* **Excerpted text**
-------------------------

Leader of the Opposition of Quebec
- In office June 6, 2005 – August 21, 2006
- Preceded by: Bernard Landry
- Succeeded by: André Boisclair

Interim Leader of the Parti Québécois
- In office June 6, 2005 – November 15, 2005
- Preceded by: Bernard Landry
- Succeeded by: André Boisclair

MNA for Hochelaga-Maisonneuve
- In office September 25, 1989 – November 5, 2008
- Preceded by: First Member
- Succeeded by: Carole Poirier

MNA for Maisonneuve
- In office April 13, 1981 – September 25, 1989
- Preceded by: Georges Lalande
- Succeeded by: Riding Dissolved

Personal details
- Born: April 22, 1946 (age 80) Sainte-Thérèse-de-Blainville, Quebec
- Party: Parti Québécois Coalition Montréal Vision Montréal (formerly)

= Louise Harel =

Canadian politician (born 1946)

Louise Harel (/fr/ ; born April 22, 1946) is a Quebec politician. In 2005 she served as interim leader of the Parti Québécois following the resignation of Bernard Landry. She was also interim leader of the opposition in the National Assembly of Quebec. She represented the riding of Hochelaga-Maisonneuve in the Montreal region, and its predecessors, from 1981 to 2008. She ran for Mayor of Montreal as the representative of the Vision Montreal municipal political party in the 2009 election, but was defeated by incumbent Gérald Tremblay. In the 2013 Montreal election, Harel supported federalist Marcel Côté for mayor but failed to be elected to her own council seat.

==Life and career==
Harel was born in Sainte-Thérèse-de-Blainville, Quebec. She graduated in 1977 from the Université de Montréal with a law degree and was admitted to the bar in 1978. She worked at the national secretariat, the Centre des services sociaux de Montréal and the Social Development Council of Metropolitan Montreal as a staff member. She has been a member of the Parti Québécois (PQ) since 1970 and was the president of the party in Montreal-Centre in the 1970s and the vice-president of the party province wide from 1979 to 1981.

-------------------------

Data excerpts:
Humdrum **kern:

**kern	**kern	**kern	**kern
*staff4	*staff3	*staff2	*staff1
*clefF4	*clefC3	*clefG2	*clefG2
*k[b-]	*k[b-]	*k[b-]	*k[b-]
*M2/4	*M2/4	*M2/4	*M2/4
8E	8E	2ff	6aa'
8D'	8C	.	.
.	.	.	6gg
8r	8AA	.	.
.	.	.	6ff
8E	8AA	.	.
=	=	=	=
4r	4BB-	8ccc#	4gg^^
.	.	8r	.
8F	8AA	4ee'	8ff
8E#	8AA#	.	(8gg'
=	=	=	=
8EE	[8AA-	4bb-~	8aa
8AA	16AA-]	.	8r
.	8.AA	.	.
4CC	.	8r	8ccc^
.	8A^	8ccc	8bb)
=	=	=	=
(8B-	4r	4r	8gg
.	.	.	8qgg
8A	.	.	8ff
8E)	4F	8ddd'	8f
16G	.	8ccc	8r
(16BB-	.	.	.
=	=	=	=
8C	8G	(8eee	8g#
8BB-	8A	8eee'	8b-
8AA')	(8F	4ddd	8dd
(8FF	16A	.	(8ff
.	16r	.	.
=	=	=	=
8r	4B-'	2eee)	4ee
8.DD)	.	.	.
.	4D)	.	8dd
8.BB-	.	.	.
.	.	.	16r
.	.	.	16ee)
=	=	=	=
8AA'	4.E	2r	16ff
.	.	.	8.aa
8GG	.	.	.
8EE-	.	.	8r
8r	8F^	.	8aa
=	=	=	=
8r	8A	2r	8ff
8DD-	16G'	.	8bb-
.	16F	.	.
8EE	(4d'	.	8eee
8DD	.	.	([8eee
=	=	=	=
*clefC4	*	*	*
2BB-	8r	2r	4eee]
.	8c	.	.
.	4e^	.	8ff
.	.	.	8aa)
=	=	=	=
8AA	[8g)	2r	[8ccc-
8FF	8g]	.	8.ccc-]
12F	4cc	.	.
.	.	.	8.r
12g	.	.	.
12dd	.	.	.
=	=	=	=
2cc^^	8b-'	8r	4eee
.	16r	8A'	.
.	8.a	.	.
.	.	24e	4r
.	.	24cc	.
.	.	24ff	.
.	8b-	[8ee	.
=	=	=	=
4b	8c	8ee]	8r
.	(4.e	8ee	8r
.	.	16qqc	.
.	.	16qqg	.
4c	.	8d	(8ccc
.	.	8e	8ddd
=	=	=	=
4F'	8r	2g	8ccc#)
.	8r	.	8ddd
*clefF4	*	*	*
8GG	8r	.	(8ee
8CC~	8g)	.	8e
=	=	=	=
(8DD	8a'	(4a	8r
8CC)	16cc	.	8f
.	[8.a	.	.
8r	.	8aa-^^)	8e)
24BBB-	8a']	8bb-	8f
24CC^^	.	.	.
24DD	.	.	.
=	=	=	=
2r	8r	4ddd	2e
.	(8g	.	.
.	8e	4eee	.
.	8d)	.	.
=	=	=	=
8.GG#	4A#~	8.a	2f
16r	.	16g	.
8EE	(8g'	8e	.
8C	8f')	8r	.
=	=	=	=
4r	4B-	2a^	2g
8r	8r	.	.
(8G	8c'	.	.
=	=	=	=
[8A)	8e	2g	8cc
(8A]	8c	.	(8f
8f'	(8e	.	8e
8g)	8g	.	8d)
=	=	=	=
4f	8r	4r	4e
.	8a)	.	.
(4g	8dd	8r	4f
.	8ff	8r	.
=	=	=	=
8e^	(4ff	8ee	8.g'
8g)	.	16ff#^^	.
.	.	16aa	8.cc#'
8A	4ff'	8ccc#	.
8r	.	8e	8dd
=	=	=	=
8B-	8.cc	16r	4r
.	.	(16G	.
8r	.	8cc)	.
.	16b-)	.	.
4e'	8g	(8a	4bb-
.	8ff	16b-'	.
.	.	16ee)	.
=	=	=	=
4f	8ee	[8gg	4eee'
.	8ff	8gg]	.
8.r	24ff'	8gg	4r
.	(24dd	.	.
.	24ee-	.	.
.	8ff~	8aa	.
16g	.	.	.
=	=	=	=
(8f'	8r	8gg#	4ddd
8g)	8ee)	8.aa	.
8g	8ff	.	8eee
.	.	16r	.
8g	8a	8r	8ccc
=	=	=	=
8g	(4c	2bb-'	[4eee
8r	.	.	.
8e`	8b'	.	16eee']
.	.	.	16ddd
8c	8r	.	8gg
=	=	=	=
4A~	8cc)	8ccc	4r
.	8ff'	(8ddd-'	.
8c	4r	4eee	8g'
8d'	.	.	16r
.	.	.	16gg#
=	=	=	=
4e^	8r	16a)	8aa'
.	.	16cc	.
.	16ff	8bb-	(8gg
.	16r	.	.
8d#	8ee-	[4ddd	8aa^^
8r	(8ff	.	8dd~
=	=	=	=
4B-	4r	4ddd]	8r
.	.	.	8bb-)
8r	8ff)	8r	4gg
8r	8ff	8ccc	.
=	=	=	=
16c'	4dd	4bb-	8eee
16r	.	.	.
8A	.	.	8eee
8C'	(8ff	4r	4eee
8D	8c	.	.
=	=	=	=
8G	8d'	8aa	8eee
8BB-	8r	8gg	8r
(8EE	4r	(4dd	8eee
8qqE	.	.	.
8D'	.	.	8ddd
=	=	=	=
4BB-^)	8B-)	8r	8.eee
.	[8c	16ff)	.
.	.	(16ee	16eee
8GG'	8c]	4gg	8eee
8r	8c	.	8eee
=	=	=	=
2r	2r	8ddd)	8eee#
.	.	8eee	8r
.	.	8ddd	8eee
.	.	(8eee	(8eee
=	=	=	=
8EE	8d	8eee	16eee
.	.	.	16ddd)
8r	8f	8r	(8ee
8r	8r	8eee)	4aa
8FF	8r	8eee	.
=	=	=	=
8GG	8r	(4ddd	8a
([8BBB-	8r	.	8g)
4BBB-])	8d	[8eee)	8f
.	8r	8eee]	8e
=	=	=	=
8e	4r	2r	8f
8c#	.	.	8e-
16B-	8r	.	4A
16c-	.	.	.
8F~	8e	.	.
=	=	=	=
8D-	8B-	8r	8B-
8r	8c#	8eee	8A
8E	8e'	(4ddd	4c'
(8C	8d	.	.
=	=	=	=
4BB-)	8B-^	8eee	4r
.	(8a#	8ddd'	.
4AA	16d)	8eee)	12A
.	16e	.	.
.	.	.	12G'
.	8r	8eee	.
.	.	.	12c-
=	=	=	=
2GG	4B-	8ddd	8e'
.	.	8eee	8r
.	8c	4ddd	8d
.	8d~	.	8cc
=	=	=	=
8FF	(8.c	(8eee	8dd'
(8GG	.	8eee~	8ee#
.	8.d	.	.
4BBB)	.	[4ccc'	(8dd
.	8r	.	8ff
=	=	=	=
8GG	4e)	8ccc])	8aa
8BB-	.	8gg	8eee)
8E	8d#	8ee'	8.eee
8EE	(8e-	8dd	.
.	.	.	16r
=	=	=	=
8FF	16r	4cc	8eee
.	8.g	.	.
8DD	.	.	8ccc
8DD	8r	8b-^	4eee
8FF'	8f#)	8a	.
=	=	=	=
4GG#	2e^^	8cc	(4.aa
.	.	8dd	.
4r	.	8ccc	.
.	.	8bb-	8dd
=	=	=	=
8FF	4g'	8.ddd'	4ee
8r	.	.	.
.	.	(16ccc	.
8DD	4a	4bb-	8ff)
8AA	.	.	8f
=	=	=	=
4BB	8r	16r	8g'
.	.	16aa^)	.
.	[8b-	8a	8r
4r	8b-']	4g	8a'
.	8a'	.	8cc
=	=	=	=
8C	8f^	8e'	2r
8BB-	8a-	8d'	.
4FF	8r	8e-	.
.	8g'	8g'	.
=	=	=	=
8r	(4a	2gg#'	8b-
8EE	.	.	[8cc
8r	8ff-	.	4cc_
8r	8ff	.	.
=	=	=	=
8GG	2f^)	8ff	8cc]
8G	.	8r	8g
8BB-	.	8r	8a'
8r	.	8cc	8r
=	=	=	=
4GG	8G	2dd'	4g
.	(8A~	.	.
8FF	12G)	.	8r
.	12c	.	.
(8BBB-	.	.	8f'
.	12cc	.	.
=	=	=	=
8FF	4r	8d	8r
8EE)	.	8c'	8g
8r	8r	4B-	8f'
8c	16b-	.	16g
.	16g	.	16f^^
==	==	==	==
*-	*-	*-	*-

-------------------------

* **What you will do**
Using the text on Louise Harel, explain in one to three sentences what led to her becoming interim leader of the Parti Québécois in 2005.

* **Response for this exercise**
Louise Harel became interim leader of the Parti Québécois in 2005 after Bernard Landry resigned.